Where does "thấp" appear in the data? Return each line that holds it.

Saved entries
- - - -

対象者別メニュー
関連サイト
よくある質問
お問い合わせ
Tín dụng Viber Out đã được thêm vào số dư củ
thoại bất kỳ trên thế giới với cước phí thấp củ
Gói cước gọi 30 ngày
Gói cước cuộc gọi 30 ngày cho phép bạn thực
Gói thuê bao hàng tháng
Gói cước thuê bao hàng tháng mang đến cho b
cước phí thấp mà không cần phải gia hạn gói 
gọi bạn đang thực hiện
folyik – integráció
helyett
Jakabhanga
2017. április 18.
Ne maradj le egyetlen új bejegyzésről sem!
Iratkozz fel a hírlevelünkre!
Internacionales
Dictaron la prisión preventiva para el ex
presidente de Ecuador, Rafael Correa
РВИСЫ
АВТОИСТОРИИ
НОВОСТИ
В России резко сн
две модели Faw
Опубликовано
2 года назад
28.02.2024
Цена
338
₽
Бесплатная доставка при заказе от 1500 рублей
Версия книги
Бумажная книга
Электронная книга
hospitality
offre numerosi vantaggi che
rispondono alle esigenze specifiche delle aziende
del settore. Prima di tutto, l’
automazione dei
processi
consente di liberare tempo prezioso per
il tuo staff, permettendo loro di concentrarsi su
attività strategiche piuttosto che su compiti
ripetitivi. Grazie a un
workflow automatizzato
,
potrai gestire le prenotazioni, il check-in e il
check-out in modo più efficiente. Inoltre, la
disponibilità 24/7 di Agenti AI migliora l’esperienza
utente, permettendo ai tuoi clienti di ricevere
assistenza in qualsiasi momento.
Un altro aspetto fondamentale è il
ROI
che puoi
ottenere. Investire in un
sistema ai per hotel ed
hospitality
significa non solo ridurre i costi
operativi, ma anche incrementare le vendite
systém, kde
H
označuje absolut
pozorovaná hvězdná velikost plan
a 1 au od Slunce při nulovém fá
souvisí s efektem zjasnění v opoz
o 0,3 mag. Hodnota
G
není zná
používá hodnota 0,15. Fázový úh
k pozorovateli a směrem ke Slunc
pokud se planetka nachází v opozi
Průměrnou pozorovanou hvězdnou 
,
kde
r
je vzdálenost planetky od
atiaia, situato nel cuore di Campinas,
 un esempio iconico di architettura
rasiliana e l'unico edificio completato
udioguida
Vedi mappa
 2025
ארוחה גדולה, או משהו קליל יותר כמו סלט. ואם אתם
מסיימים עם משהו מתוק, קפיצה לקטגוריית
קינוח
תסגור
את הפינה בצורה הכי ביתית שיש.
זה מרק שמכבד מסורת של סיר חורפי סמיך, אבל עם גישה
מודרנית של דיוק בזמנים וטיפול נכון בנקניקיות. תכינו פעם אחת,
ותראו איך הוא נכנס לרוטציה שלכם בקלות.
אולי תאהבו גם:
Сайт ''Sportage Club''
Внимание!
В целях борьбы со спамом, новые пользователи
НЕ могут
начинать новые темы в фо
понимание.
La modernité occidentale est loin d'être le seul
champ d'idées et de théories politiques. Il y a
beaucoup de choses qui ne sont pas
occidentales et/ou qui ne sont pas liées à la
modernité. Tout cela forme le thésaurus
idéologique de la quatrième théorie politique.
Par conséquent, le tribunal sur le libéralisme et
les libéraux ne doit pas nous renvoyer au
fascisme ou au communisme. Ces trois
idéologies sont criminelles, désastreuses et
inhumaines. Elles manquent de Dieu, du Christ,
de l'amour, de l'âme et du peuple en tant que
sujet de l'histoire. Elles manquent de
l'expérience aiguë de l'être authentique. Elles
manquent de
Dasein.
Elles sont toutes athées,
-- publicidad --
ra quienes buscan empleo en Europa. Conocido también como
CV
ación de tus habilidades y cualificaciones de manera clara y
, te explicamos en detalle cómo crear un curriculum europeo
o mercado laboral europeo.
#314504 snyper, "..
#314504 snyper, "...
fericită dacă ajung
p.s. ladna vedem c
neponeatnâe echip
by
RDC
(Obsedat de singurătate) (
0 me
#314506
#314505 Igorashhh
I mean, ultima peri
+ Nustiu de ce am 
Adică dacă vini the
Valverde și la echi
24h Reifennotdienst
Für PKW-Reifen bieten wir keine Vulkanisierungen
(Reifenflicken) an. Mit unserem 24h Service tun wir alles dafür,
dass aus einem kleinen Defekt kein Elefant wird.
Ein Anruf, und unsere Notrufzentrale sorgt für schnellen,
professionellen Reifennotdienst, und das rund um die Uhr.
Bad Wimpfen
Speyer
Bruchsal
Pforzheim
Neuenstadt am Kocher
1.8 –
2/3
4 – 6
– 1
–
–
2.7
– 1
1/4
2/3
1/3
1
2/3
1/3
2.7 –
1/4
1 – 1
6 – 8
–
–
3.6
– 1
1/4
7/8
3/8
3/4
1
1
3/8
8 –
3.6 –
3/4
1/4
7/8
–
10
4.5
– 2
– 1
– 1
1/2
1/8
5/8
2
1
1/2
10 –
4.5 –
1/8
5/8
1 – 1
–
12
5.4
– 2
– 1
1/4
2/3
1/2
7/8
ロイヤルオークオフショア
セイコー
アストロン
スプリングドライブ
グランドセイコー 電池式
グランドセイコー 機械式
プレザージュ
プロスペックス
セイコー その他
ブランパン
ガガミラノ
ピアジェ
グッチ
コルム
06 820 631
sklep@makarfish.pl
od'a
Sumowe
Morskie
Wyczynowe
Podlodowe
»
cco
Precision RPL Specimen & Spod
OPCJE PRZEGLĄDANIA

- - - -

_Exercise result_.
thoại bất kỳ trên thế giới với cước phí thấp củ
cước phí thấp mà không cần phải gia hạn gói 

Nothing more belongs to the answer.